Bioinformatics analysis and validation of novel biomarkers and competitive endogenous RNA networks involved in pyroptosis in diabetic nephropathy.

Diabetic nephropathy (DN) is one of the major complications of diabetes mellitus. Pyroptosis is a type of programmed cell death that is closely related to the development of DN, however the molecular mechanism of pyroptosis in the development of DN is still unclear. The aim of this study is to identify pyroptosis-related potential biomarkers and competing endogenous RNA (ceRNA) networks in DN. The differentially expressed pyroptosis-related genes (DEPRGs) were identified using R software from Gene Expression Omnibus (GEO) database. In total, 4 significantly upregulated hub DEPRGs (CASP1, TXNIP, IRF9, and TRAF3) were selected and verified by machine learning techniques. Receiver Operating Curve (ROC) to assess the diagnostic value of pivotal DEPRGs. Immune infiltration was analysed using the CIBERSORT algorithm in R software.

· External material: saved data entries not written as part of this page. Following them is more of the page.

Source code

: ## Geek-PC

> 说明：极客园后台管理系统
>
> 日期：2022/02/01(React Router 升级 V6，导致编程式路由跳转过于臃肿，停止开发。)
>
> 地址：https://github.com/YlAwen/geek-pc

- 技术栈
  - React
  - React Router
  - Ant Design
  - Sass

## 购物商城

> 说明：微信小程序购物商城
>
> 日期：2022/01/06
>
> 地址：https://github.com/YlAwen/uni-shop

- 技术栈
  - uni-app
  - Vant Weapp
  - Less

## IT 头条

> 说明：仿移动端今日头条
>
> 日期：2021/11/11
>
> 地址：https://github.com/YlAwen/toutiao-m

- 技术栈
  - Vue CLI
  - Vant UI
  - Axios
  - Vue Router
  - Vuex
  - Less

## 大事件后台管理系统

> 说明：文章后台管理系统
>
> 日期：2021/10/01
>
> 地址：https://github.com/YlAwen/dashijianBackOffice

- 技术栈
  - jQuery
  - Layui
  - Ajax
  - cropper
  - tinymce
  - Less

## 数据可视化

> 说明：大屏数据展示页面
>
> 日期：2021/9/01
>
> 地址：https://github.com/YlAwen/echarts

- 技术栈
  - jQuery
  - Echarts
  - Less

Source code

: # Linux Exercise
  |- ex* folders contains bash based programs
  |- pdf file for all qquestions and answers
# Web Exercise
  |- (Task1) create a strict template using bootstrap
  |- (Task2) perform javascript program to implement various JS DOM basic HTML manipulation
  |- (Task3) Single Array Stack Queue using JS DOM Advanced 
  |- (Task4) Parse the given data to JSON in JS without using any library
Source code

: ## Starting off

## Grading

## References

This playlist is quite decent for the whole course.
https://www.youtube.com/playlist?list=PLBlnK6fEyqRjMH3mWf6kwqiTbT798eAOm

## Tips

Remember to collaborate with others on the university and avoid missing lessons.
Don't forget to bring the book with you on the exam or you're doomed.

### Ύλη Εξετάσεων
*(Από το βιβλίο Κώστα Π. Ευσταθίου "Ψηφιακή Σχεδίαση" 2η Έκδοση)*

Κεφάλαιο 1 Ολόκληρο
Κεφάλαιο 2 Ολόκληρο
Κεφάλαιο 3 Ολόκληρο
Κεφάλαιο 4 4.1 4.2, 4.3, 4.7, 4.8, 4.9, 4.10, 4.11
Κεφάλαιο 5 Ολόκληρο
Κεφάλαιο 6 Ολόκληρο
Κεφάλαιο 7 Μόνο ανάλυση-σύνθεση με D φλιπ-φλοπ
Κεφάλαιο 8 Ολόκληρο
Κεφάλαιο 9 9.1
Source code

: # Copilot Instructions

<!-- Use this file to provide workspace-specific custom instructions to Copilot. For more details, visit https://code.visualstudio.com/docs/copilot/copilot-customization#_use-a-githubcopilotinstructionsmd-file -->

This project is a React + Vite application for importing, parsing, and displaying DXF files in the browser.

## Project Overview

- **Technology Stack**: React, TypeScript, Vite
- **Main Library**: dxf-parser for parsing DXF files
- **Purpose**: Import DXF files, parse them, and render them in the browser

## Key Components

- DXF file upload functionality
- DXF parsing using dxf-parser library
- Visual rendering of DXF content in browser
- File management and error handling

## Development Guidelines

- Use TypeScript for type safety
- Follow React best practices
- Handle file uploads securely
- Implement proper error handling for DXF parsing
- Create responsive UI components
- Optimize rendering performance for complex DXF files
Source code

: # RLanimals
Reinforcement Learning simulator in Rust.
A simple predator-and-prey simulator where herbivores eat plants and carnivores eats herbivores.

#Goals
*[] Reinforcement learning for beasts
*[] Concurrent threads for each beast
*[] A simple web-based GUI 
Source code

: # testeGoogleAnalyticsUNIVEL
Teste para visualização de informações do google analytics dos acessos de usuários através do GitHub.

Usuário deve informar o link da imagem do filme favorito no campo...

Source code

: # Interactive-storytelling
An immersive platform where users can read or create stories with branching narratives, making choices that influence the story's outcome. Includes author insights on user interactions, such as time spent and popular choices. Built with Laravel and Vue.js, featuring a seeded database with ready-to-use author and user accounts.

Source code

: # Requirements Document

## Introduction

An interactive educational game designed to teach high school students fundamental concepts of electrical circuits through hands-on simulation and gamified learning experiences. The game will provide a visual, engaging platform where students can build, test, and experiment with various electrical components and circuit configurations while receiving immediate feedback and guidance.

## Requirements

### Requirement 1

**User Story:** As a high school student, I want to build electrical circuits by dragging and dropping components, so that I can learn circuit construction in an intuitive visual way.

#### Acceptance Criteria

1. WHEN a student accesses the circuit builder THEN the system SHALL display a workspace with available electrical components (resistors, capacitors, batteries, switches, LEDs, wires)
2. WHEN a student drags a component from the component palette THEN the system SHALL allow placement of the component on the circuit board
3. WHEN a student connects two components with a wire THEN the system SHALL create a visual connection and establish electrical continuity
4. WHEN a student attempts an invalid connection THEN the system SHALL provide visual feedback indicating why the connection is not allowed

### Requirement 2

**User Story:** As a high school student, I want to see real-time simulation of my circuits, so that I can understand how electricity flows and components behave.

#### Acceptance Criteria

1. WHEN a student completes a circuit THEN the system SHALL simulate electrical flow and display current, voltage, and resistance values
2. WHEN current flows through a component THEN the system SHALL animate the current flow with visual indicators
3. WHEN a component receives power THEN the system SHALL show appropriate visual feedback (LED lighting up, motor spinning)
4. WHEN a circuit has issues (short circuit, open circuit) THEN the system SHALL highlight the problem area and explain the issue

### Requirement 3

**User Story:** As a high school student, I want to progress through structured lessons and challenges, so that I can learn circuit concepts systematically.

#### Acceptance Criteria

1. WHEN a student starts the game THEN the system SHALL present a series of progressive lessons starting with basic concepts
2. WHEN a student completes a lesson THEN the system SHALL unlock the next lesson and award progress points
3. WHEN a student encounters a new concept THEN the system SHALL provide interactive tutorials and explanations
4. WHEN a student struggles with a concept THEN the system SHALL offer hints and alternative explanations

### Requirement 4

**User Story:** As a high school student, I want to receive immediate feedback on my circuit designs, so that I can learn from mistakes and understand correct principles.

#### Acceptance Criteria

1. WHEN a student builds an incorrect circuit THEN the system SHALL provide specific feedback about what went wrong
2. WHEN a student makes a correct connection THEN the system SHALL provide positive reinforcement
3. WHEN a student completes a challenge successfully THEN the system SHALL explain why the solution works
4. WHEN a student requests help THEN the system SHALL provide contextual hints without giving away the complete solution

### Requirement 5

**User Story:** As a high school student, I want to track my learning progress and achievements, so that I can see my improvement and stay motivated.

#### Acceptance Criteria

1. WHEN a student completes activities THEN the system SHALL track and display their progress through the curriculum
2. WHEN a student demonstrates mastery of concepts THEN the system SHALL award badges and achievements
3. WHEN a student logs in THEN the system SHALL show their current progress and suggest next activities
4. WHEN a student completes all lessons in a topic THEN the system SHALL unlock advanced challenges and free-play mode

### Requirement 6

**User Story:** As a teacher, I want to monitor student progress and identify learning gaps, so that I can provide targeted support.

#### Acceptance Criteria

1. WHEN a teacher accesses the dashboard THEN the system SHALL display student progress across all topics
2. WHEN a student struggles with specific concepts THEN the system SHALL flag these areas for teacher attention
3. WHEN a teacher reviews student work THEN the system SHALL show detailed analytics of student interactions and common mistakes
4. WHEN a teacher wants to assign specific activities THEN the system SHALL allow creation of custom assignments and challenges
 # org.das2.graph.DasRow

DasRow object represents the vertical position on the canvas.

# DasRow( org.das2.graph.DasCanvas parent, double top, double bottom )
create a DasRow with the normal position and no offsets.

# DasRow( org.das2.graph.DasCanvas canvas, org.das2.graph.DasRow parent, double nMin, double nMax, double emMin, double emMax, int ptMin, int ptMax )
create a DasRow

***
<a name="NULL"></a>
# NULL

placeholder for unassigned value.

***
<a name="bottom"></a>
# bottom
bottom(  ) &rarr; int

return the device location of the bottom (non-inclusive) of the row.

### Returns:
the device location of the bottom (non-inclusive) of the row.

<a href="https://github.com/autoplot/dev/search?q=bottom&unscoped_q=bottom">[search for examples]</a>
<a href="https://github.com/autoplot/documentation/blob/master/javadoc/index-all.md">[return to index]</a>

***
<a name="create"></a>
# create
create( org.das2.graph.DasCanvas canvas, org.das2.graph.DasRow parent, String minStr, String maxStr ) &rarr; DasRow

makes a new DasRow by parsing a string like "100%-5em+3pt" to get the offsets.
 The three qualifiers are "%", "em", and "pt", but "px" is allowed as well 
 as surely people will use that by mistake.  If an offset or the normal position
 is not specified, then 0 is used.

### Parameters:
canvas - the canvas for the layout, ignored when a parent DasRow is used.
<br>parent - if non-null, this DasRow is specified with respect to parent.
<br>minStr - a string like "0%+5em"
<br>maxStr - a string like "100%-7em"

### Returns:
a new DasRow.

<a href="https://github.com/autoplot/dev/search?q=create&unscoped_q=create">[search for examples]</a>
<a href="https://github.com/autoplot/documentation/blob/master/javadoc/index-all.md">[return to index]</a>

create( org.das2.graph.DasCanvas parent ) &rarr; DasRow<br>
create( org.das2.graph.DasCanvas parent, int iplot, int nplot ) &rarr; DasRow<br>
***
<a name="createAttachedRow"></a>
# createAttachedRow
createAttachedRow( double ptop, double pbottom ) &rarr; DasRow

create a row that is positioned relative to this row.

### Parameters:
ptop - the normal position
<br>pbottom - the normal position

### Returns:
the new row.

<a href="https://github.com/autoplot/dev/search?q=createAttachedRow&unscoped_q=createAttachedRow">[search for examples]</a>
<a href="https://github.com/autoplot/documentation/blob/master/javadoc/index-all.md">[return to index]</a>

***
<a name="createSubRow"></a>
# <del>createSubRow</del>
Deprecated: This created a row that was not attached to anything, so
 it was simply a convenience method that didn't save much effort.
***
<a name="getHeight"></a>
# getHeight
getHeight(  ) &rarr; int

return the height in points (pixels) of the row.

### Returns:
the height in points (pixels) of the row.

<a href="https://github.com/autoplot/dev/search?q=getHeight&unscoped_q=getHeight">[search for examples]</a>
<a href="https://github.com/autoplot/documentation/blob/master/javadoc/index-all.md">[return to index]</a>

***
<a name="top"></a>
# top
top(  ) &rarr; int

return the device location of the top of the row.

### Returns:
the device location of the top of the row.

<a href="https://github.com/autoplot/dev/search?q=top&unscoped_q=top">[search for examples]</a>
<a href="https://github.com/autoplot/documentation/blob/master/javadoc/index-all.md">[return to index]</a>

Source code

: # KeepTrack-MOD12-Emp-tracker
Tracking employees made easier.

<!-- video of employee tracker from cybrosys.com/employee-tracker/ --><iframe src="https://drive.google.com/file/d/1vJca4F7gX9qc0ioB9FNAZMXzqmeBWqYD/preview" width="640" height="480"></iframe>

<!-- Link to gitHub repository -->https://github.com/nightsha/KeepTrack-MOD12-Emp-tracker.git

Then, differentially expressed miRNAs (DEmiRNAs) and lncRNAs (DElncRNAs) were obtained from the GEO database, respectively. The hub DEPRGs-associated ceRNA network was constructed. Finally, DN rats were induced by high-sugar and high-fat diet combined with an intraperitoneal injection of STZ. The expression of pyroptosis-related proteins and 4 hub DEPRGs were detected in rats' kidney tissues using Western blotting. The DN pyroptosis-related ceRNA networks constructed by hub genes were validated both in clinical samples and DN rat model using real-time PCR (qRT-PCR). Our results indicated that the ceRNA network consisting of key genes might be a potential regulatory axis for pyroptosis in DN.